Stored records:
+ + +

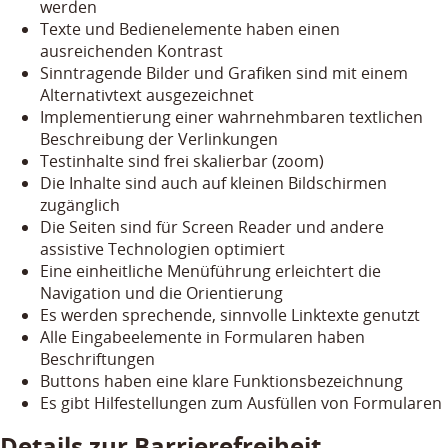
werden
Texte und Bedienelemente haben einen
ausreichenden Kontrast
Sinntragende Bilder und Grafiken sind mit einem
Alternativtext ausgezeichnet
Implementierung einer wahrnehmbaren textlichen
Beschreibung der Verlinkungen
Testinhalte sind frei skalierbar (zoom)
Die Inhalte sind auch auf kleinen Bildschirmen
zugänglich
Die Seiten sind für Screen Reader und andere
assistive Technologien optimiert
Eine einheitliche Menüführung erleichtert die
Navigation und die Orientierung
Es werden sprechende, sinnvolle Linktexte genutzt
Alle Eingabeelemente in Formularen haben
Beschriftungen
Buttons haben eine klare Funktionsbezeichnung
Es gibt Hilfestellungen zum Ausfüllen von Formularen
Details zur Barrierefreiheit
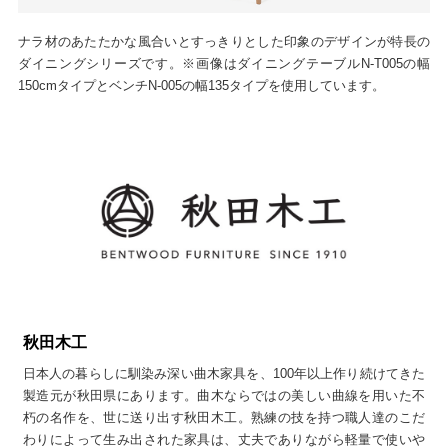
ナラ材のあたたかな風合いとすっきりとした印象のデザインが特長の
ダイニングシリーズです。※画像はダイニングテーブルN-T005の幅
150cmタイプとベンチN-005の幅135タイプを使用しています。
秋田木工
日本人の暮らしに馴染み深い曲木家具を、100年以上作り続けてきた
製造元が秋田県にあります。曲木ならではの美しい曲線を用いた不
朽の名作を、世に送り出す秋田木工。熟練の技を持つ職人達のこだ
わりによって生み出された家具は、丈夫でありながら軽量で使いや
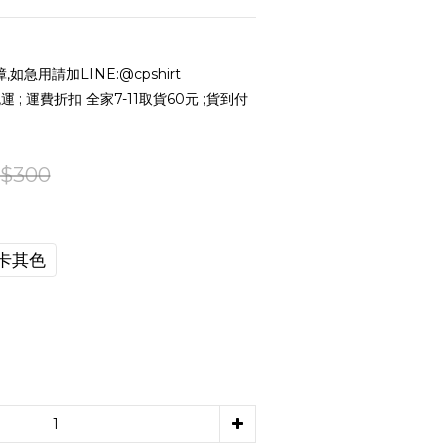
急用請加LINE:@cpshirt
 ; 運費折扣 全家7-11取貨60元 ;貨到付
$300
卡其色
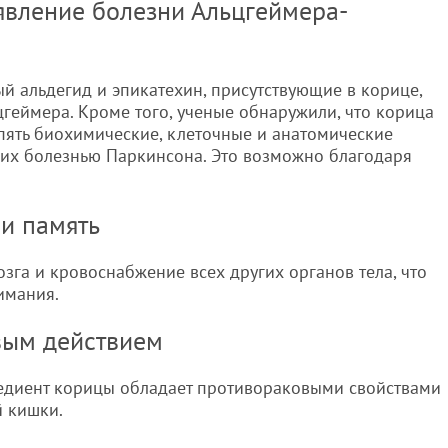
оявление болезни Альцгеймера-
й альдегид и эпикатехин, присутствующие в корице,
цгеймера. Кроме того, ученые обнаружили, что корица
пять биохимические, клеточные и анатомические
их болезнью Паркинсона. Это возможно благодаря
 и память
зга и кровоснабжение всех других органов тела, что
имания.
вым действием
редиент корицы обладает противораковыми свойствами
й кишки.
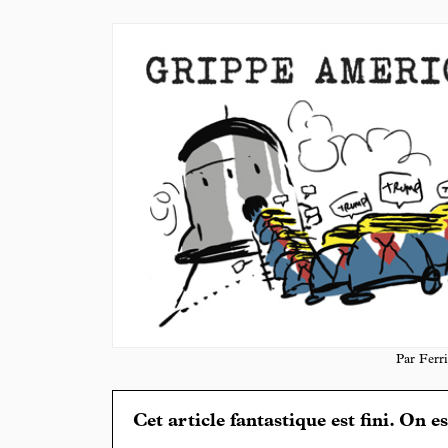
Par Ferri
Cet article fantastique est fini. On e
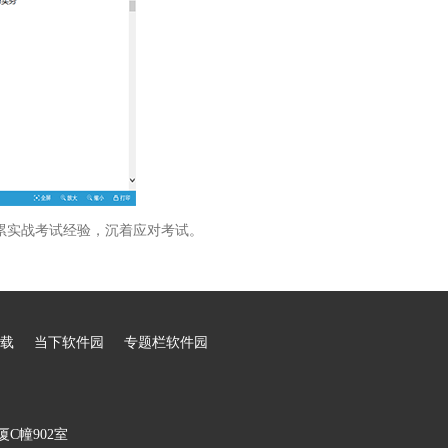
累实战考试经验，沉着应对考试。
载
当下软件园
专题栏软件园
C幢902室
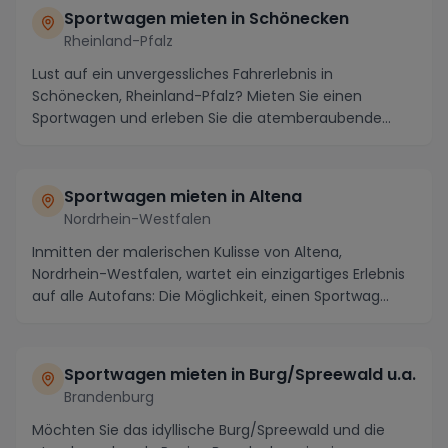
Sportwagen mieten in Schönecken
Rheinland-Pfalz
Lust auf ein unvergessliches Fahrerlebnis in
Schönecken, Rheinland-Pfalz? Mieten Sie einen
Sportwagen und erleben Sie die atemberaubende
Schönheit der...
Sportwagen mieten in Altena
Nordrhein-Westfalen
Inmitten der malerischen Kulisse von Altena,
Nordrhein-Westfalen, wartet ein einzigartiges Erlebnis
auf alle Autofans: Die Möglichkeit, einen Sportwag...
Sportwagen mieten in Burg/Spreewald u.a.
Brandenburg
Möchten Sie das idyllische Burg/Spreewald und die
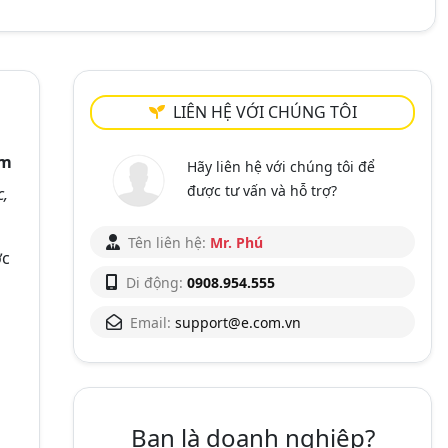
LIÊN HỆ VỚI CHÚNG TÔI
ấm
Hãy liên hệ với chúng tôi để
được tư vấn và hỗ trợ?
c,
Tên liên hệ:
Mr. Phú
ợc
Di động:
0908.954.555
Email:
support@e.com.vn
Bạn là doanh nghiệp?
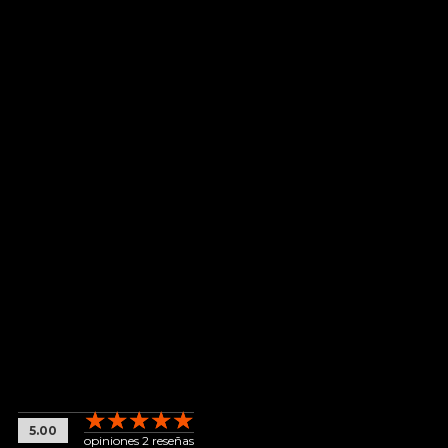
5.00
opiniones 2 reseñas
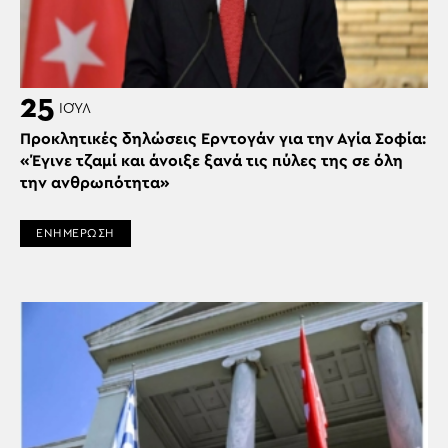
25
ΙΟΎΛ
Προκλητικές δηλώσεις Ερντογάν για την Αγία Σοφία:
«Έγινε τζαμί και άνοιξε ξανά τις πύλες της σε όλη
την ανθρωπότητα»
ΕΝΗΜΕΡΩΣΗ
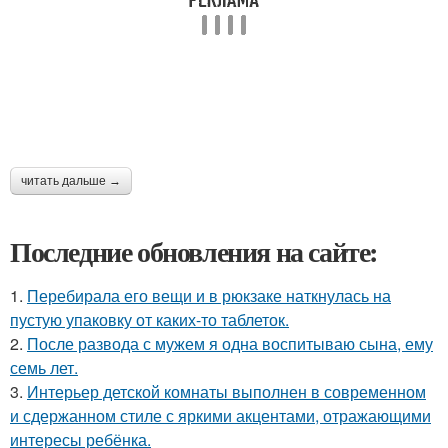
читать дальше →
Последние обновления на сайте:
1.
Перебирала его вещи и в рюкзаке наткнулась на
пустую упаковку от каких-то таблеток.
2.
После развода с мужем я одна воспитываю сына, ему
семь лет.
3.
Интерьер детской комнаты выполнен в современном
и сдержанном стиле с яркими акцентами, отражающими
интересы ребёнка.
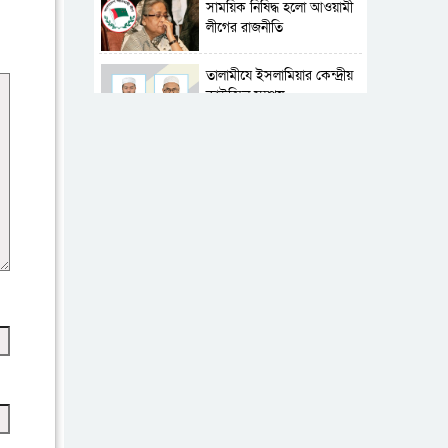
সাময়িক নিষিদ্ধ হলো আওয়ামী
লীগের রাজনীতি
‎তালামীযে ইসলামিয়ার কেন্দ্রীয়
কাউন্সিল সম্পন্ন
শহীদে বালাকোট সম্মেলন:
বাংলাদেশ হবে ইসলামী চিন্তা-
চেতনা ও মূল্যবোধের
পর্তুগালে নথি জালিয়াতির
অভিযোগে দুই বাংলাদেশী
গ্রেপ্তার
ভূরাজনৈতিক ও কৌশলগত
কারণে তাৎপর্যপূর্ণ সফর
কারামুক্ত হলেন তৃণমূল
বিএনপির চেয়ারপারসন
শমসের মবিন চৌধুরী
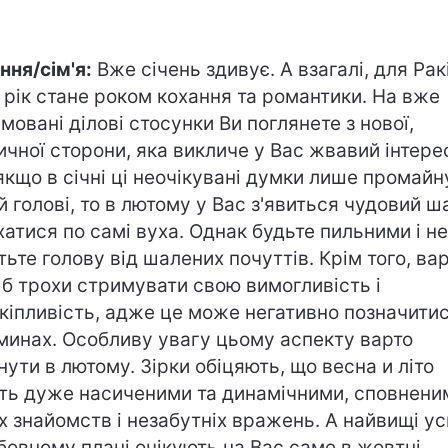
ння/сім'я:
Вже січень здивує. А взагалі, для Рак
 рік стане роком кохання та романтики. На вже
мовані ділові стосунки Ви поглянете з нової,
ичної сторони, яка викличе у Вас жвавий інтере
якщо в січні ці неочікувані думки лише промайн
й голові, то в лютому у Вас з'явиться чудовий ш
хатися по самі вуха. Однак будьте пильними і не
тьте голову від шалених почуттів. Крім того, ва
 б трохи стримувати свою вимогливість і
кіпливість, адже це може негативно позначитис
минах. Особливу увагу цьому аспекту варто
нути в лютому. Зірки обіцяють, що весна и літо
ть дуже насиченими та динамічними, сповнени
х знайомств і незабутніх вражень. А найвищі ус
бовному плані очікують на Вас саме в жовтні.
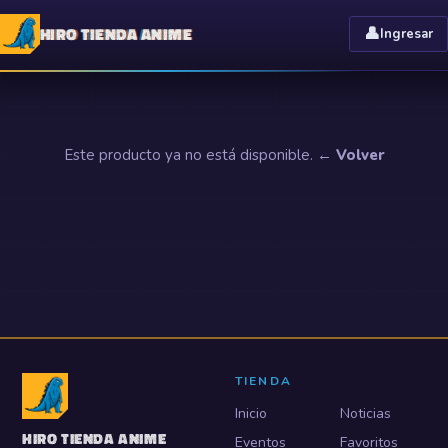
HIRO TIENDA ANIME
👤
Ingresar
Este producto ya no está disponible.
← Volver
TIENDA
Inicio
Noticias
HIRO TIENDA ANIME
Eventos
Favoritos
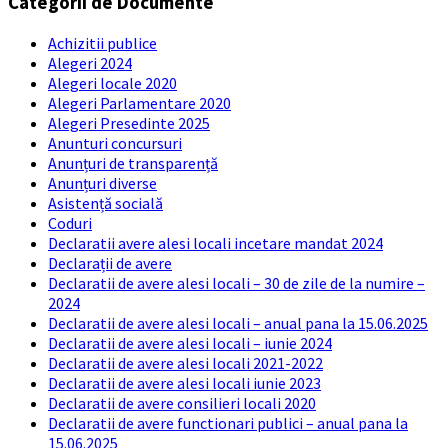
Categorii de Documente
Achizitii publice
Alegeri 2024
Alegeri locale 2020
Alegeri Parlamentare 2020
Alegeri Presedinte 2025
Anunturi concursuri
Anunțuri de transparență
Anunțuri diverse
Asistență socială
Coduri
Declaratii avere alesi locali incetare mandat 2024
Declarații de avere
Declaratii de avere alesi locali – 30 de zile de la numire –
2024
Declaratii de avere alesi locali – anual pana la 15.06.2025
Declaratii de avere alesi locali – iunie 2024
Declaratii de avere alesi locali 2021-2022
Declaratii de avere alesi locali iunie 2023
Declaratii de avere consilieri locali 2020
Declaratii de avere functionari publici – anual pana la
15.06.2025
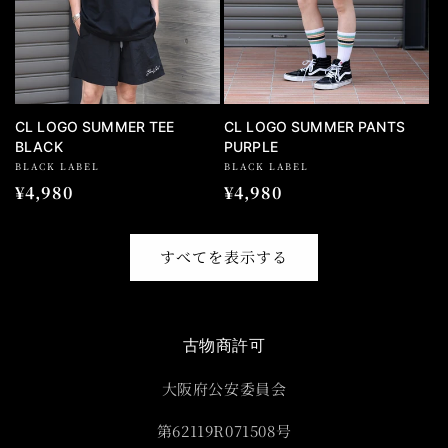
CL LOGO SUMMER TEE
CL LOGO SUMMER PANTS
BLACK
PURPLE
BLACK LABEL
BLACK LABEL
通
¥4,980
通
¥4,980
常
常
価
価
すべてを表示する
格
格
古物商許可
大阪府公安委員会
第62119R071508号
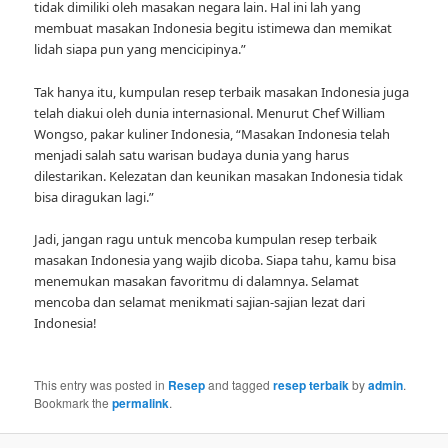
tidak dimiliki oleh masakan negara lain. Hal ini lah yang
membuat masakan Indonesia begitu istimewa dan memikat
lidah siapa pun yang mencicipinya.”
Tak hanya itu, kumpulan resep terbaik masakan Indonesia juga
telah diakui oleh dunia internasional. Menurut Chef William
Wongso, pakar kuliner Indonesia, “Masakan Indonesia telah
menjadi salah satu warisan budaya dunia yang harus
dilestarikan. Kelezatan dan keunikan masakan Indonesia tidak
bisa diragukan lagi.”
Jadi, jangan ragu untuk mencoba kumpulan resep terbaik
masakan Indonesia yang wajib dicoba. Siapa tahu, kamu bisa
menemukan masakan favoritmu di dalamnya. Selamat
mencoba dan selamat menikmati sajian-sajian lezat dari
Indonesia!
This entry was posted in
Resep
and tagged
resep terbaik
by
admin
.
Bookmark the
permalink
.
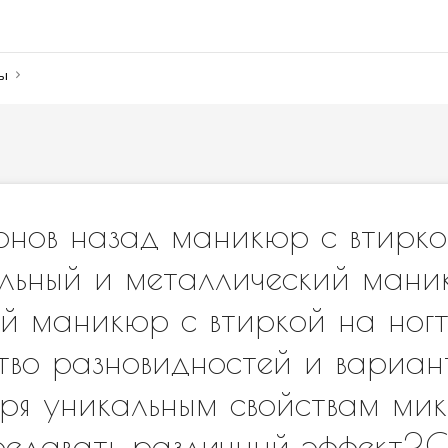
ны
онов назад маникюр с втирк
льный и металлический мани
ый маникюр с втиркой на ног
тво разновидностей и вариан
ря уникальным свойствам мик
редавать различный эффект?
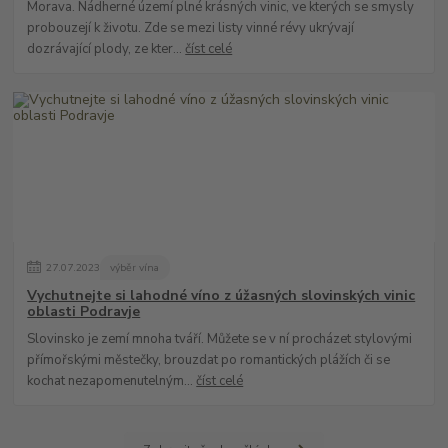
Morava. Nádherné území plné krásných vinic, ve kterých se smysly
probouzejí k životu. Zde se mezi listy vinné révy ukrývají
dozrávající plody, ze kter...
číst celé
27
.
07
.
2023
výběr vína
Vychutnejte si lahodné víno z úžasných slovinských vinic
oblasti Podravje
Slovinsko je zemí mnoha tváří. Můžete se v ní procházet stylovými
přímořskými městečky, brouzdat po romantických plážích či se
kochat nezapomenutelným...
číst celé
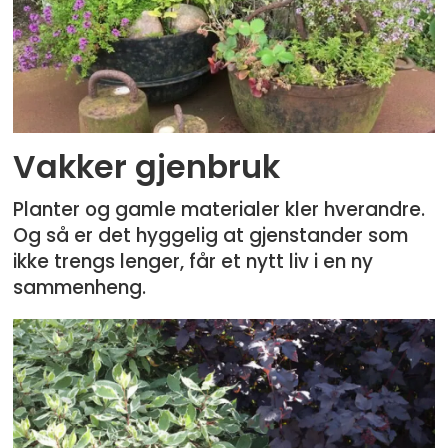
Vakker gjenbruk
Planter og gamle materialer kler hverandre.
Og så er det hyggelig at gjenstander som
ikke trengs lenger, får et nytt liv i en ny
sammenheng.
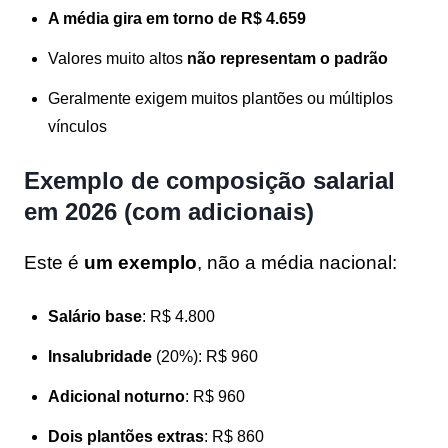
A média gira em torno de R$ 4.659
Valores muito altos
não representam o padrão
Geralmente exigem muitos plantões ou múltiplos
vínculos
Exemplo de composição salarial
em 2026 (com adicionais)
Este é
um exemplo
, não a média nacional:
Salário base
: R$ 4.800
Insalubridade
(20%): R$ 960
Adicional noturno
: R$ 960
Dois plantões extras
: R$ 860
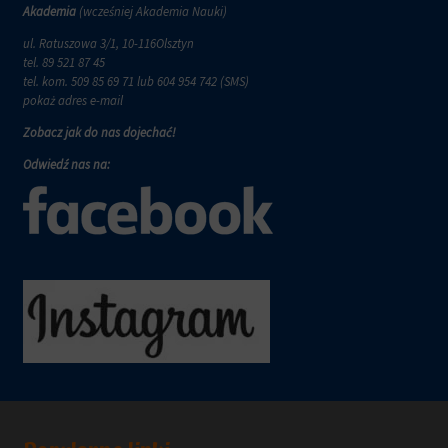
wymagają,
w
Akademia
(wcześniej Akademia Nauki)
aby
tym
witryny
ul. Ratuszowa 3/1, 10-116Olsztyn
celu
prosiły
tel.
89 521 87 45
zapisane
o
tel. kom.
509 85 69 71
lub 604 954 742 (SMS)
dane.
wyraźną
pokaż adres e-mail
zgodę,
Przechowywanie
Zobacz jak do nas dojechać!
umożliwiając
danych
użytkownikom
użytkownika
Odwiedź nas na:
akceptowanie
Kontroluje
lub
przechowywanie
odrzucanie
danych
ciasteczek
specyficznych
i
dla
kontrolowanie
użytkownika,
swojej
służących
prywatności.
do
Możesz
śledzenia
również
reklam,
wycofać
profilowania
zgodę
i
w
pomiaru
dowolnym
skuteczności
momencie,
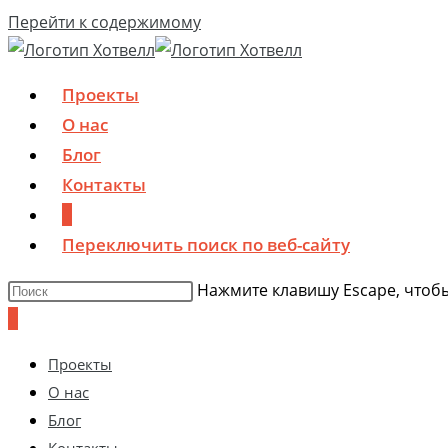
Перейти к содержимому
Проекты
О нас
Блог
Контакты
0
Переключить поиск по веб-сайту
Нажмите клавишу Escape, чтобы
0
Проекты
О нас
Блог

+ + +

*What is expected:* From the entries above, pull out each line that includes "média".

*Solved problem:*
A média gira em torno de R$ 4.659
, não a média nacional:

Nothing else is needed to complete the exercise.